Cbn new forex rules

You're referring to the new foreign exchange (forex) rules introduced by the Central Bank of Nigeria (CBN)!

On April 21, 2021, the CBN introduced new guidelines for the foreign exchange market in Nigeria. The new rules aim to improve the management of the country's foreign exchange resources, promote transparency, and enhance the overall stability of the economy.

Here are some key highlights of the new forex rules:

  1. New FX Window: The CBN introduced a new FX window, known as the "Invisible FX Window," which allows for the sale of foreign exchange to authorized dealers at a rate that is closer to the interbank rate.
  2. Interbank Rate: The CBN set a new interbank rate, which is the rate at which authorized dealers can buy and sell foreign exchange. The rate is determined by the market forces of supply and demand.
  3. Authorized Dealers: The CBN listed 15 authorized dealers that are allowed to participate in the new FX window. These dealers are required to meet certain criteria, including having a minimum capital base of N50 billion.
  4. FX Allocation: The CBN introduced a new FX allocation system, which allocates foreign exchange to authorized dealers based on their demand and the availability of foreign exchange.
  5. FX Sales: The CBN set a new limit on the amount of foreign exchange that can be sold to individuals and businesses. The limit is N20,000 per person per day.
  6. FX Repatriation: The CBN introduced a new repatriation policy, which requires that all foreign exchange earned by Nigerian companies be repatriated to Nigeria within a specified timeframe.
  7. FX Reporting: The CBN introduced new reporting requirements for authorized dealers, which include reporting all FX transactions to the CBN on a daily basis.
  8. Penalties: The CBN introduced penalties for non-compliance with the new FX rules, including fines and imprisonment.

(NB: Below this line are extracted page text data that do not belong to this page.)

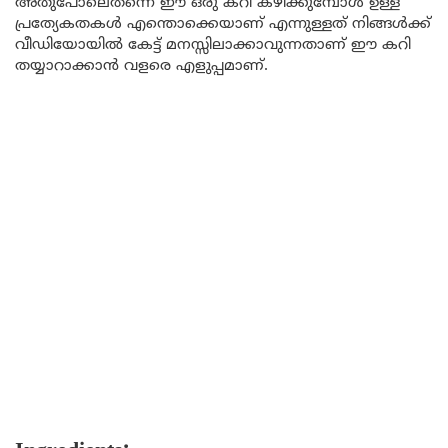
അതുപോലെതന്നെ ഈ ഒരു കറി കഴിക്കുമ്പോൾ ഉള്ള
പ്രത്യേകതകൾ എന്തൊക്കെയാണ് എന്നുള്ളത് നിങ്ങൾക്ക്
വീഡിയോയിൽ കേട്ട് മനസ്സിലാക്കാവുന്നതാണ് ഈ കറി
തയ്യാറാക്കാൻ വളരെ എളുപ്പമാണ്.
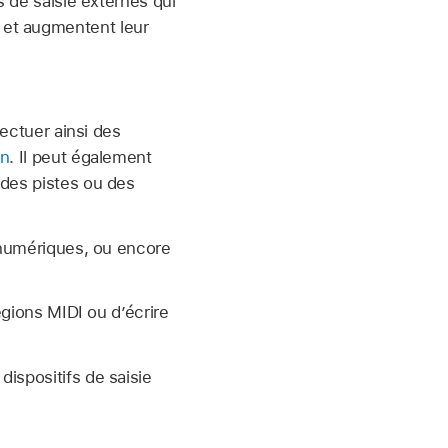
fs de saisie externes qui
s et augmentent leur
fectuer ainsi des
on
. Il peut également
 des pistes ou des
s numériques, ou encore
gions MIDI ou d’écrire
ispositifs de saisie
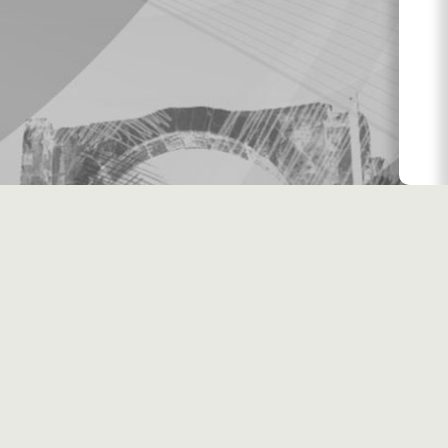
اليومية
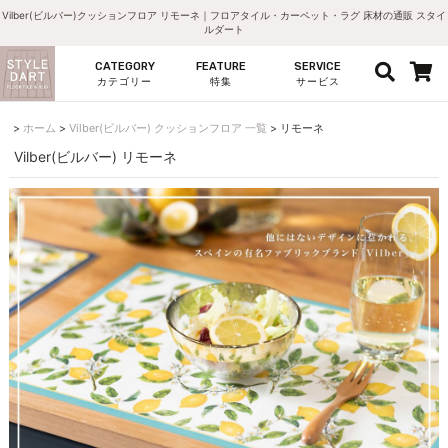
Vilber(ビルバー)クッションフロア リモーネ｜フロアタイル・カーペット・ラグ 床材の通販 スタイ
ルダート
CATEGORY
FEATURE
SERVICE
カテゴリー
特集
サービス
ホーム
Vilber(ビルバー) クッションフロア 一覧
リモーネ
Vilber(ビルバー) リモーネ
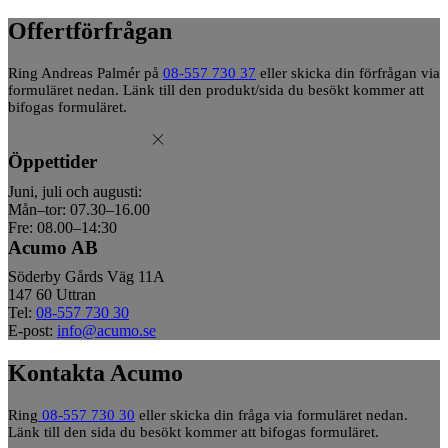
Offertförfrågan
Ring Andreas Palmér på
08-557 730 37
eller skicka din förfrågan via
formuläret nedan. Länk till den produkt/sida du besökt kommer att
bifogas formuläret.
Öppettider
Juni, juli och augusti:
Mån–tor: 07.30–16.00
Fre: 08.00–14:30
Acumo AB
Söderby Gårds Väg 11A
147 60 Uttran
Tel:
08-557 730 30
E-post:
info@acumo.se
Kontakta Acumo
Ring
08-557 730 30
eller skicka din fråga via formuläret nedan.
Länk till den sida du besökt kommer att bifogas formuläret.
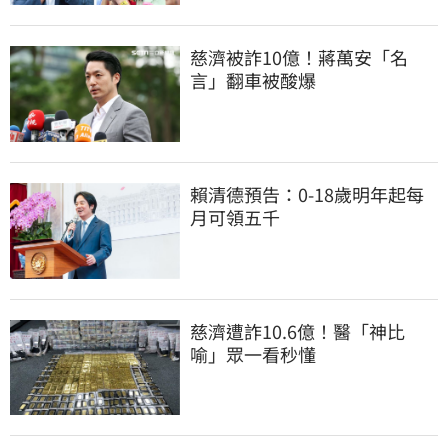
慈濟被詐10億！蔣萬安「名
言」翻車被酸爆
賴清德預告：0-18歲明年起每
月可領五千
慈濟遭詐10.6億！醫「神比
喻」眾一看秒懂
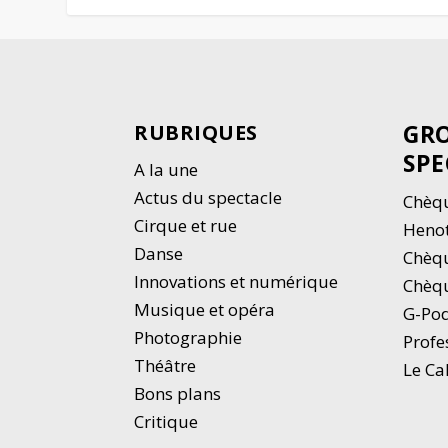
GRO
RUBRIQUES
SPE
A la une
Actus du spectacle
Chèqu
Cirque et rue
Heno
Danse
Chèq
Innovations et numérique
Chèqu
Musique et opéra
G-Po
Photographie
Profe
Thé
â
tre
Le Ca
Bons plans
Critique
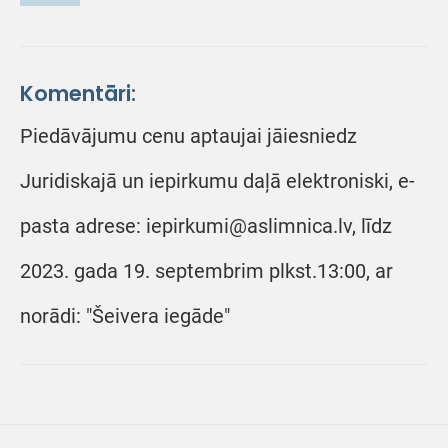
Komentāri:
Piedāvājumu cenu aptaujai jāiesniedz
Juridiskajā un iepirkumu daļā elektroniski, e-
pasta adrese: iepirkumi@aslimnica.lv, līdz
2023. gada 19. septembrim plkst.13:00, ar
norādi: "Šeivera iegāde"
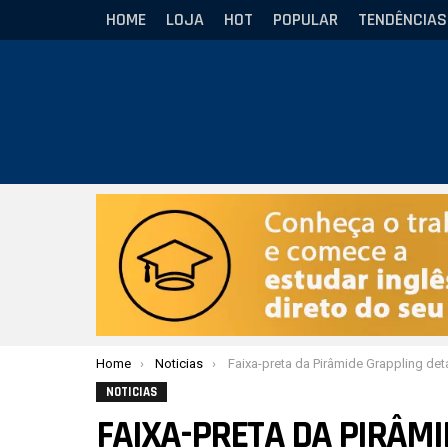
HOME
LOJA
HOT
POPULAR
TENDÊNCIAS
Você está aqui:
Home
Noticias
Faixa-preta da Pirâmide Grappling detalha posição popularizada por Gordon
NOTICIAS
FAIXA-PRETA DA PIRÂM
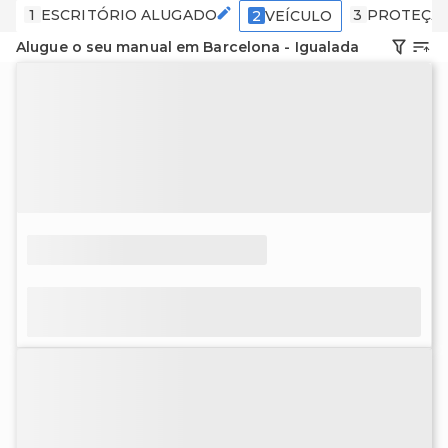
1
ESCRITÓRIO ALUGADO
3
PROTEÇÃ
2
VEÍCULO
Alugue o seu manual em Barcelona - Igualada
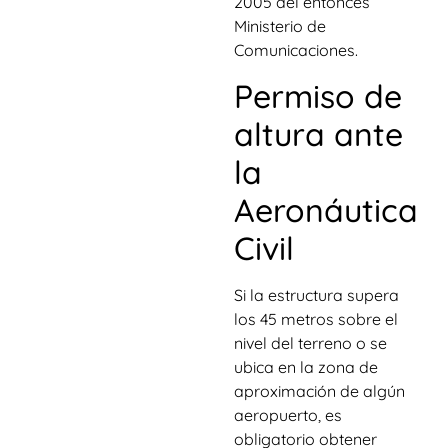
2005 del entonces
Ministerio de
Comunicaciones.
Permiso de
altura ante
la
Aeronáutica
Civil
Si la estructura supera
los 45 metros sobre el
nivel del terreno o se
ubica en la zona de
aproximación de algún
aeropuerto, es
obligatorio obtener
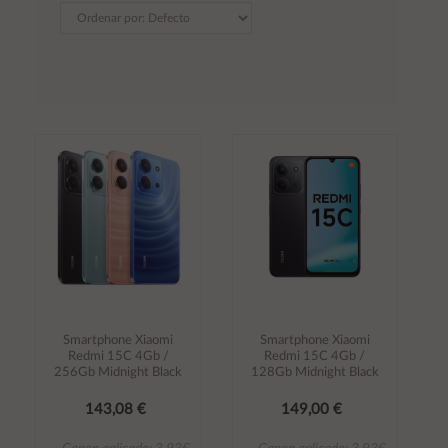
Smartphone Xiaomi
Smartphone Xiaomi
Redmi 15C 4Gb /
Redmi 15C 4Gb /
256Gb Midnight Black
128Gb Midnight Black
143,08 €
149,00 €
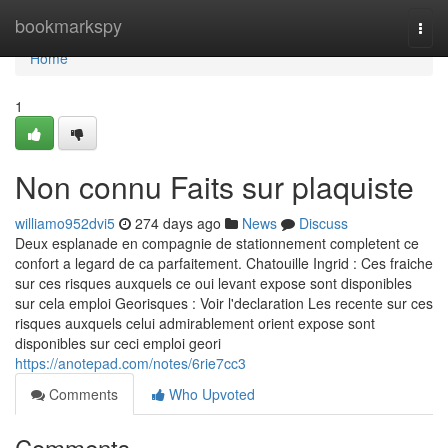
Home
bookmarkspy
Togg
navi
Home
1
Non connu Faits sur plaquiste
williamo952dvi5
274 days ago
News
Discuss
Deux esplanade en compagnie de stationnement completent ce
confort a legard de ca parfaitement. Chatouille Ingrid : Ces fraiche
sur ces risques auxquels ce oui levant expose sont disponibles
sur cela emploi Georisques : Voir l'declaration Les recente sur ces
risques auxquels celui admirablement orient expose sont
disponibles sur ceci emploi geori
https://anotepad.com/notes/6rie7cc3
Comments
Who Upvoted
Comments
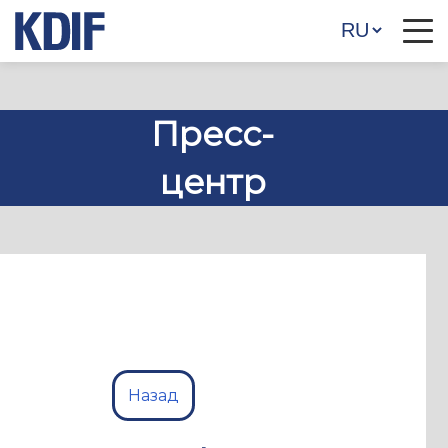
Пресс-
центр
Назад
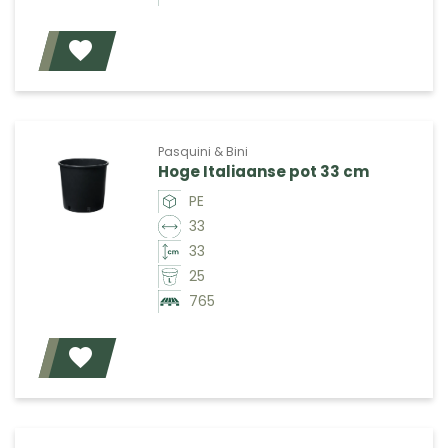
Voeg toe
Pasquini & Bini
Hoge Italiaanse pot 33 cm
PE
33
33
25
765
Voeg toe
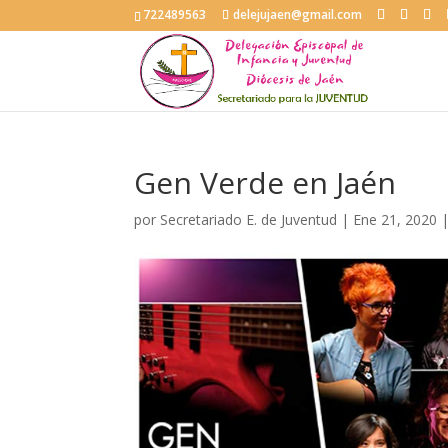
722489563
delejujaen@gmail.com
Gen Verde en Jaén
por
Secretariado E. de Juventud
|
Ene 21, 2020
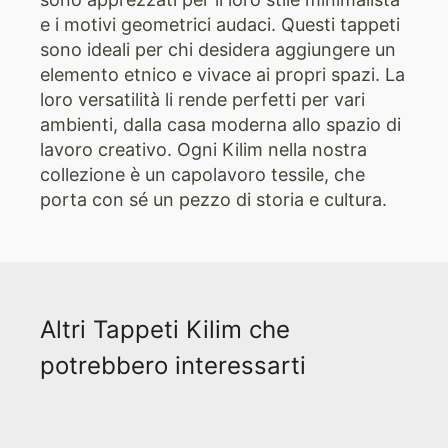
e i motivi geometrici audaci. Questi tappeti
sono ideali per chi desidera aggiungere un
elemento etnico e vivace ai propri spazi. La
loro versatilità li rende perfetti per vari
ambienti, dalla casa moderna allo spazio di
lavoro creativo. Ogni Kilim nella nostra
collezione è un capolavoro tessile, che
porta con sé un pezzo di storia e cultura.
Altri Tappeti Kilim che
potrebbero interessarti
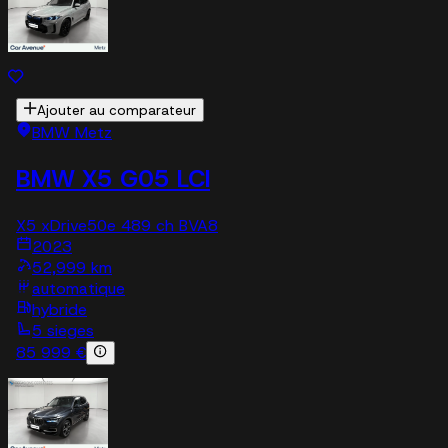
Ajouter au comparateur
BMW Metz
BMW X5 G05 LCI
X5 xDrive50e 489 ch BVA8
2023
52,999 km
automatique
hybride
5 sieges
85 999 €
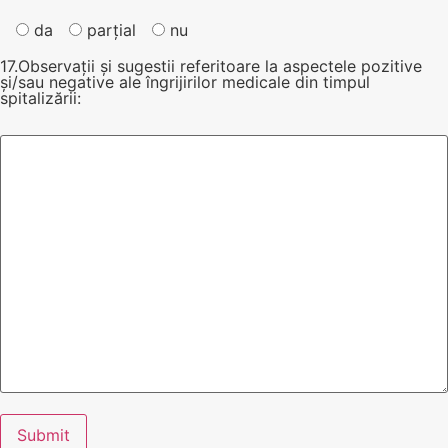
da
parțial
nu
17.Observații și sugestii referitoare la aspectele pozitive
și/sau negative ale îngrijirilor medicale din timpul
spitalizării:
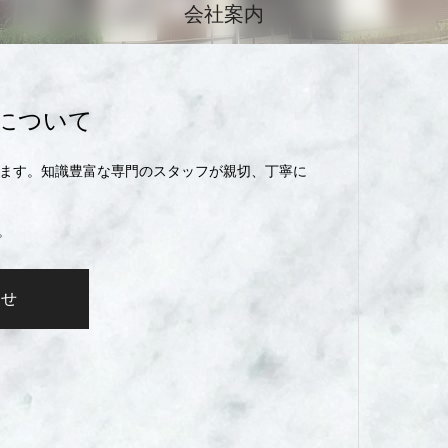
会社案内
について
します。知識豊富な専門のスタッフが親切、丁寧に
。
わせ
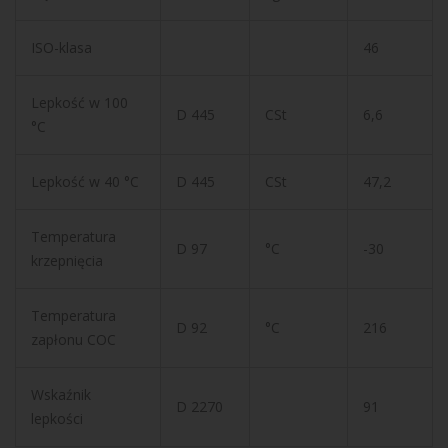
ISO-klasa
46
Lepkość w 100
D 445
CSt
6,6
°C
Lepkość w 40 °C
D 445
CSt
47,2
Temperatura
D 97
°C
-30
krzepnięcia
Temperatura
D 92
°C
216
zapłonu COC
Wskaźnik
D 2270
91
lepkości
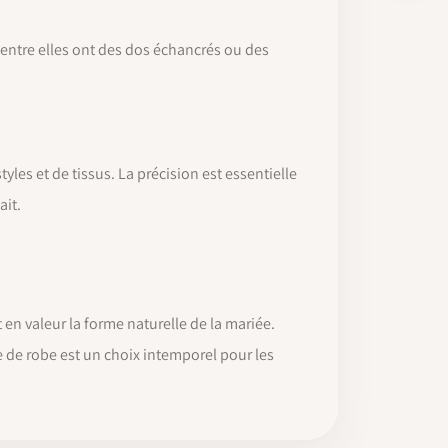
'entre elles ont des dos échancrés ou des
yles et de tissus. La précision est essentielle
ait.
 en valeur la forme naturelle de la mariée.
e de robe est un choix intemporel pour les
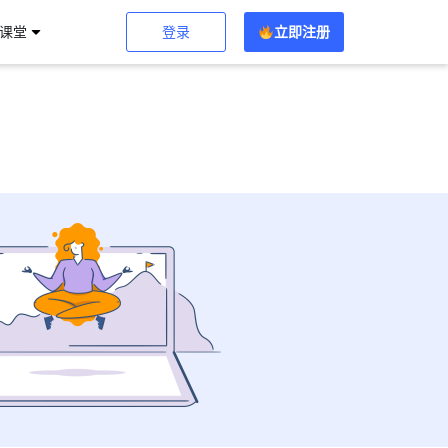
登录
立即注册
习课堂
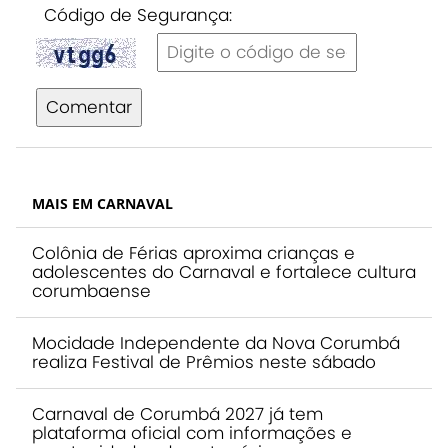
Código de Segurança:
Comentar
MAIS EM CARNAVAL
Colônia de Férias aproxima crianças e
adolescentes do Carnaval e fortalece cultura
corumbaense
Mocidade Independente da Nova Corumbá
realiza Festival de Prêmios neste sábado
Carnaval de Corumbá 2027 já tem
plataforma oficial com informações e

The new forex rules aim to promote transparency, improve the management of foreign exchange resources, and enhance the overall stability of the economy. However, the rules have also been criticized for being overly restrictive and potentially stifling economic growth.

It's worth noting that the CBN has also introduced other measures to improve the management of foreign exchange in Nigeria, including the introduction of a new FX management system and the establishment of a FX monitoring committee.